[Stored data Boundary: Start]

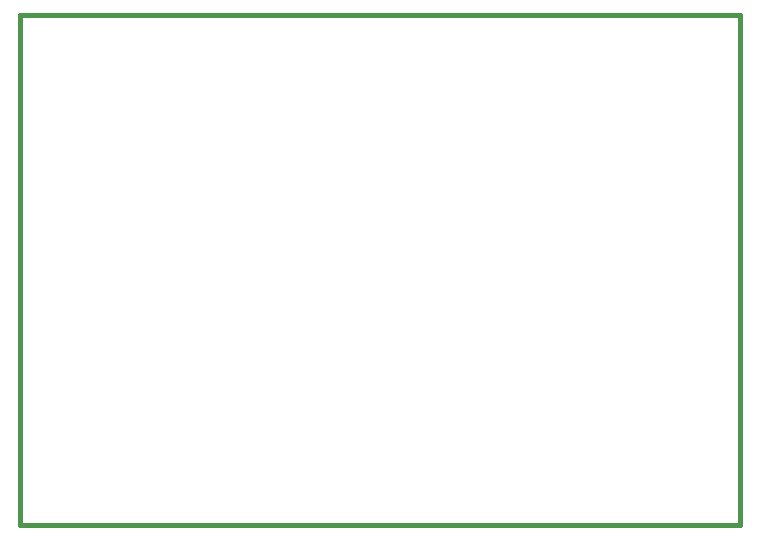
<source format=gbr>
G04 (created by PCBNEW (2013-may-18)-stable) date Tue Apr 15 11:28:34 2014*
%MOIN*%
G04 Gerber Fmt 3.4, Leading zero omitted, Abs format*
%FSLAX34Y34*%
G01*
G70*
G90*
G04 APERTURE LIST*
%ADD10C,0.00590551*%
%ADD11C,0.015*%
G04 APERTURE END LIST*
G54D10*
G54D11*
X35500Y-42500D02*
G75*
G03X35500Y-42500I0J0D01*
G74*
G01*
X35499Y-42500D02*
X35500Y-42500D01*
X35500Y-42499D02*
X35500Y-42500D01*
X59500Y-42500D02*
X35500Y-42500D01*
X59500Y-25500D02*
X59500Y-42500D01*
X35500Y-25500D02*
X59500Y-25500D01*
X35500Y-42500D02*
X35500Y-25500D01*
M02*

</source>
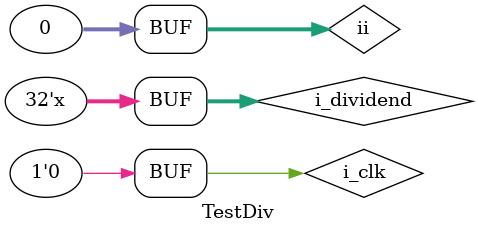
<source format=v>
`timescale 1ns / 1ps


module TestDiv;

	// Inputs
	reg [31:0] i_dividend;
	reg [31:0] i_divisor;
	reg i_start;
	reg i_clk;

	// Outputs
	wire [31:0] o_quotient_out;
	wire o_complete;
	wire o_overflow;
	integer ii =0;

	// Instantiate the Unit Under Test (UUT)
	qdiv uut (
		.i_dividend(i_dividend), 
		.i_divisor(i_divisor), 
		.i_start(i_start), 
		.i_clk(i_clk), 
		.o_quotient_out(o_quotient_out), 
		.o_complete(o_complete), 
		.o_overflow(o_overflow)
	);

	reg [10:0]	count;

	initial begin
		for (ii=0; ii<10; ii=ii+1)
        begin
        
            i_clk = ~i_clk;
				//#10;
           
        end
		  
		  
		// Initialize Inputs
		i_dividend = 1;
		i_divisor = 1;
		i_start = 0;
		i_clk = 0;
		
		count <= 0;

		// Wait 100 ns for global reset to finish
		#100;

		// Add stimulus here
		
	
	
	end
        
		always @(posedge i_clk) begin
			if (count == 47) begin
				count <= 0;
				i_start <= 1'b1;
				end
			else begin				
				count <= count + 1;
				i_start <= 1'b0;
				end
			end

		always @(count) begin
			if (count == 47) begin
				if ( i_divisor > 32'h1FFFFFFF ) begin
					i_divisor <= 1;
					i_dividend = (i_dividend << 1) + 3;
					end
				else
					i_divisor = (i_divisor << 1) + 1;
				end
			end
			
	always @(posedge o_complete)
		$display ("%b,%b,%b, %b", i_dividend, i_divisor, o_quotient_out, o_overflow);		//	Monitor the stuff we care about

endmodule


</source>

[Stored data Boundary: End]

■ **About this task**
Could you copy each line above exactly as written, minus any pictures?

■ **Your response**
<source format=gbr>
G04 (created by PCBNEW (2013-may-18)-stable) date Tue Apr 15 11:28:34 2014*
%MOIN*%
G04 Gerber Fmt 3.4, Leading zero omitted, Abs format*
%FSLAX34Y34*%
G01*
G70*
G90*
G04 APERTURE LIST*
%ADD10C,0.00590551*%
%ADD11C,0.015*%
G04 APERTURE END LIST*
G54D10*
G54D11*
X35500Y-42500D02*
G75*
G03X35500Y-42500I0J0D01*
G74*
G01*
X35499Y-42500D02*
X35500Y-42500D01*
X35500Y-42499D02*
X35500Y-42500D01*
X59500Y-42500D02*
X35500Y-42500D01*
X59500Y-25500D02*
X59500Y-42500D01*
X35500Y-25500D02*
X59500Y-25500D01*
X35500Y-42500D02*
X35500Y-25500D01*
M02*

</source>
<source format=v>
`timescale 1ns / 1ps


module TestDiv;

	// Inputs
	reg [31:0] i_dividend;
	reg [31:0] i_divisor;
	reg i_start;
	reg i_clk;

	// Outputs
	wire [31:0] o_quotient_out;
	wire o_complete;
	wire o_overflow;
	integer ii =0;

	// Instantiate the Unit Under Test (UUT)
	qdiv uut (
		.i_dividend(i_dividend), 
		.i_divisor(i_divisor), 
		.i_start(i_start), 
		.i_clk(i_clk), 
		.o_quotient_out(o_quotient_out), 
		.o_complete(o_complete), 
		.o_overflow(o_overflow)
	);

	reg [10:0]	count;

	initial begin
		for (ii=0; ii<10; ii=ii+1)
        begin
        
            i_clk = ~i_clk;
				//#10;
           
        end
		  
		  
		// Initialize Inputs
		i_dividend = 1;
		i_divisor = 1;
		i_start = 0;
		i_clk = 0;
		
		count <= 0;

		// Wait 100 ns for global reset to finish
		#100;

		// Add stimulus here
		
	
	
	end
        
		always @(posedge i_clk) begin
			if (count == 47) begin
				count <= 0;
				i_start <= 1'b1;
				end
			else begin				
				count <= count + 1;
				i_start <= 1'b0;
				end
			end

		always @(count) begin
			if (count == 47) begin
				if ( i_divisor > 32'h1FFFFFFF ) begin
					i_divisor <= 1;
					i_dividend = (i_dividend << 1) + 3;
					end
				else
					i_divisor = (i_divisor << 1) + 1;
				end
			end
			
	always @(posedge o_complete)
		$display ("%b,%b,%b, %b", i_dividend, i_divisor, o_quotient_out, o_overflow);		//	Monitor the stuff we care about

endmodule


</source>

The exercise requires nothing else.